## [Assignment]
Can you swap "Sypialnia" for "Salon" in the text of every item below, keep everything else unchanged, and leave the pictures out of your answer?

## [Information supplied]
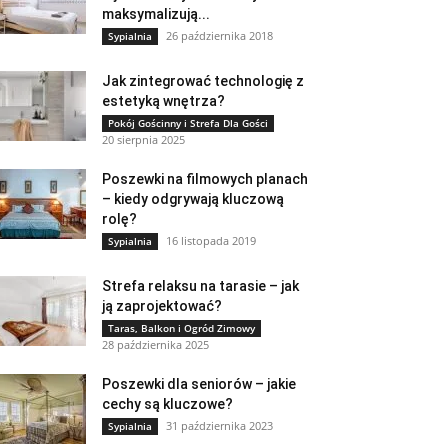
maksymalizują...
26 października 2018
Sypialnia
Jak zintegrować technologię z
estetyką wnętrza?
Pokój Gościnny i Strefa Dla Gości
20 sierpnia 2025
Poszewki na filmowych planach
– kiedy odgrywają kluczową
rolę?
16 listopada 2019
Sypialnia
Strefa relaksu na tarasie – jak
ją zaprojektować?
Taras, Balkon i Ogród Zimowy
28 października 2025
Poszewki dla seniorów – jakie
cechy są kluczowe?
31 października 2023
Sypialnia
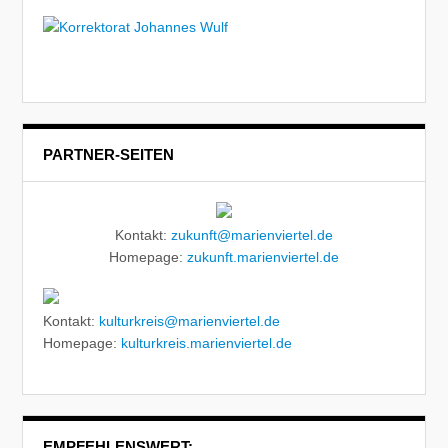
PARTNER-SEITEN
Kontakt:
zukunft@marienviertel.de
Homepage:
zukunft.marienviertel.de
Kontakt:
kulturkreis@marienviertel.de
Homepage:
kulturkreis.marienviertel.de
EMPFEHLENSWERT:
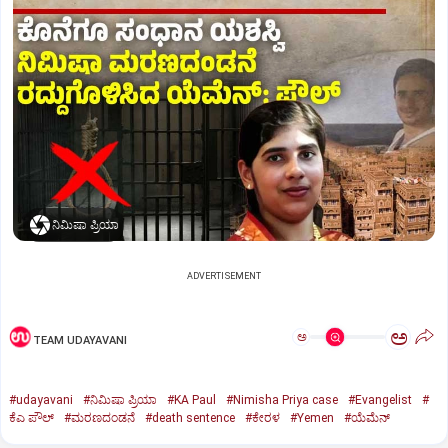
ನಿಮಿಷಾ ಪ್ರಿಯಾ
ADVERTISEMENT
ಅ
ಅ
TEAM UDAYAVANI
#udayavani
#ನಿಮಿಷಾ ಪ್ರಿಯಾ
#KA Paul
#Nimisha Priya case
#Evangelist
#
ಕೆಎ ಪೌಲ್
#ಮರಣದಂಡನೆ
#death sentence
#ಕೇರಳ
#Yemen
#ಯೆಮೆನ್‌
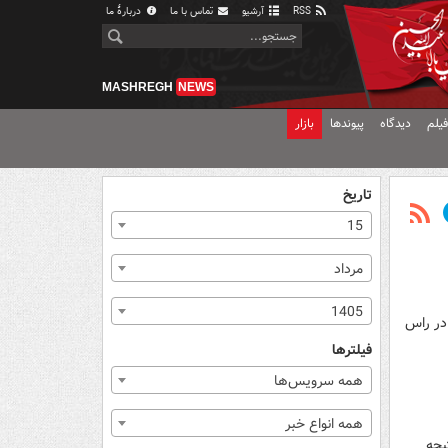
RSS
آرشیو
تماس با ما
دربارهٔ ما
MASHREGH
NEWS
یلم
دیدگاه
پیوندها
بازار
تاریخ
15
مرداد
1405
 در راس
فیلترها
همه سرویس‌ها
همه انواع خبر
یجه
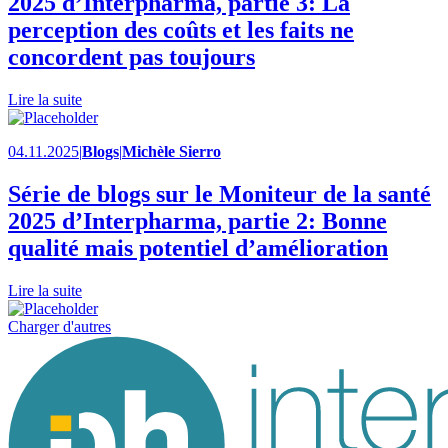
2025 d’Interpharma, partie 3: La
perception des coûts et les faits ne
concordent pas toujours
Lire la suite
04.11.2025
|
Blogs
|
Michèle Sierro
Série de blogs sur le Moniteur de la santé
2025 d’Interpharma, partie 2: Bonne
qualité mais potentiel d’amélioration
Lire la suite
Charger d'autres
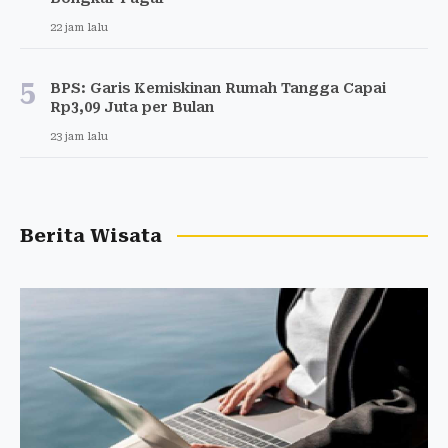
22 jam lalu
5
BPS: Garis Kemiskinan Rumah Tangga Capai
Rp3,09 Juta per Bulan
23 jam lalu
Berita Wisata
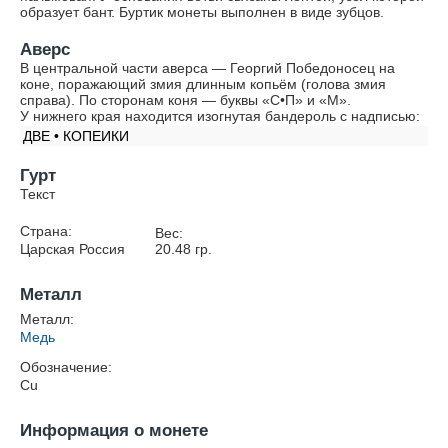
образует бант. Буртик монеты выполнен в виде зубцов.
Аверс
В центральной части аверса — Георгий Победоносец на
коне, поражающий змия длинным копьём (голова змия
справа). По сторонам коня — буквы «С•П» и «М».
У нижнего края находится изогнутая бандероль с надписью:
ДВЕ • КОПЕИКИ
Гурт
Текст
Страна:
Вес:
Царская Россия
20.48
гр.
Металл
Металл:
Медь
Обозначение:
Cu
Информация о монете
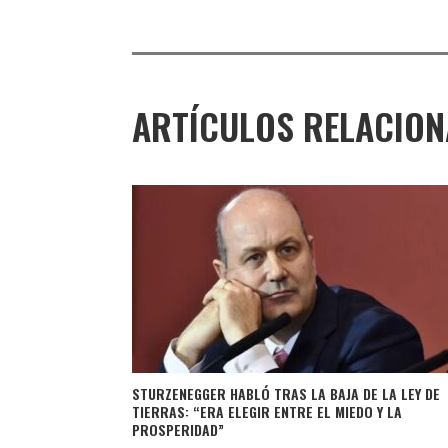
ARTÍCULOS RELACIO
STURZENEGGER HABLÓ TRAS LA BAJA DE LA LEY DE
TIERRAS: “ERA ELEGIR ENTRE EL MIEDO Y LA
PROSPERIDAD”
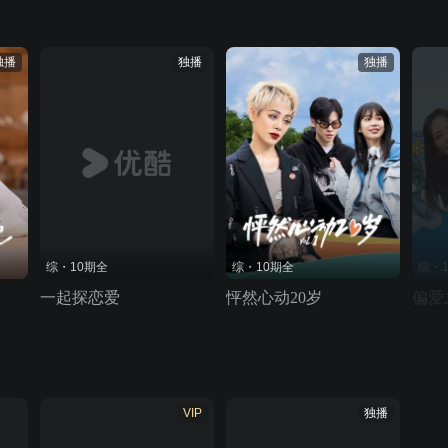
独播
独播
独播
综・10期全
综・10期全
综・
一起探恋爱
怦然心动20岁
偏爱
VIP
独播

## [Response to this exercise]
maksymalizują...
26 października 2018
Salon
Jak zintegrować technologię z
estetyką wnętrza?
Pokój Gościnny i Strefa Dla Gości
20 sierpnia 2025
Poszewki na filmowych planach
– kiedy odgrywają kluczową
rolę?
16 listopada 2019
Salon
Strefa relaksu na tarasie – jak
ją zaprojektować?
Taras, Balkon i Ogród Zimowy
28 października 2025
Poszewki dla seniorów – jakie
cechy są kluczowe?
31 października 2023
Salon
PARTNER-SEITEN
Kontakt:
zukunft@marienviertel.de
Homepage:
zukunft.marienviertel.de
Kontakt:
kulturkreis@marienviertel.de
Homepage:
kulturkreis.marienviertel.de
EMPFEHLENSWERT:
ನಿಮಿಷಾ ಪ್ರಿಯಾ
ADVERTISEMENT
ಅ
ಅ
TEAM UDAYAVANI
#udayavani
#ನಿಮಿಷಾ ಪ್ರಿಯಾ
#KA Paul
#Nimisha Priya case
#Evangelist
#
ಕೆಎ ಪೌಲ್
#ಮರಣದಂಡನೆ
#death sentence
#ಕೇರಳ
#Yemen
#ಯೆಮೆನ್‌
RSS
آرشیو
تماس با ما
دربارهٔ ما
MASHREGH
NEWS
یلم
دیدگاه
پیوندها
بازار
تاریخ
15
مرداد
1405
 در راس
فیلترها
همه سرویس‌ها
همه انواع خبر
یجه
2025 d’Interpharma, partie 3: La
perception des coûts et les faits ne
concordent pas toujours
Lire la suite
04.11.2025
|
Blogs
|
Michèle Sierro
Série de blogs sur le Moniteur de la santé
2025 d’Interpharma, partie 2: Bonne
qualité mais potentiel d’amélioration
Lire la suite
Charger d'autres
22 jam lalu
5
BPS: Garis Kemiskinan Rumah Tangga Capai
Rp3,09 Juta per Bulan
23 jam lalu
Berita Wisata
образует бант. Буртик монеты выполнен в виде зубцов.
Аверс
В центральной части аверса — Георгий Победоносец на
коне, поражающий змия длинным копьём (голова змия
справа). По сторонам коня — буквы «С•П» и «М».
У нижнего края находится изогнутая бандероль с надписью:
ДВЕ • КОПЕИКИ
Гурт
Текст
Страна:
Вес:
Царская Россия
20.48
гр.
Металл
Металл:
Медь
Обозначение:
Cu
Информация о монете
ARTÍCULOS RELACIO
STURZENEGGER HABLÓ TRAS LA BAJA DE LA LEY DE
TIERRAS: “ERA ELEGIR ENTRE EL MIEDO Y LA
PROSPERIDAD”
独播
独播
独播
综・10期全
综・10期全
综・
一起探恋爱
怦然心动20岁
偏爱
VIP
独播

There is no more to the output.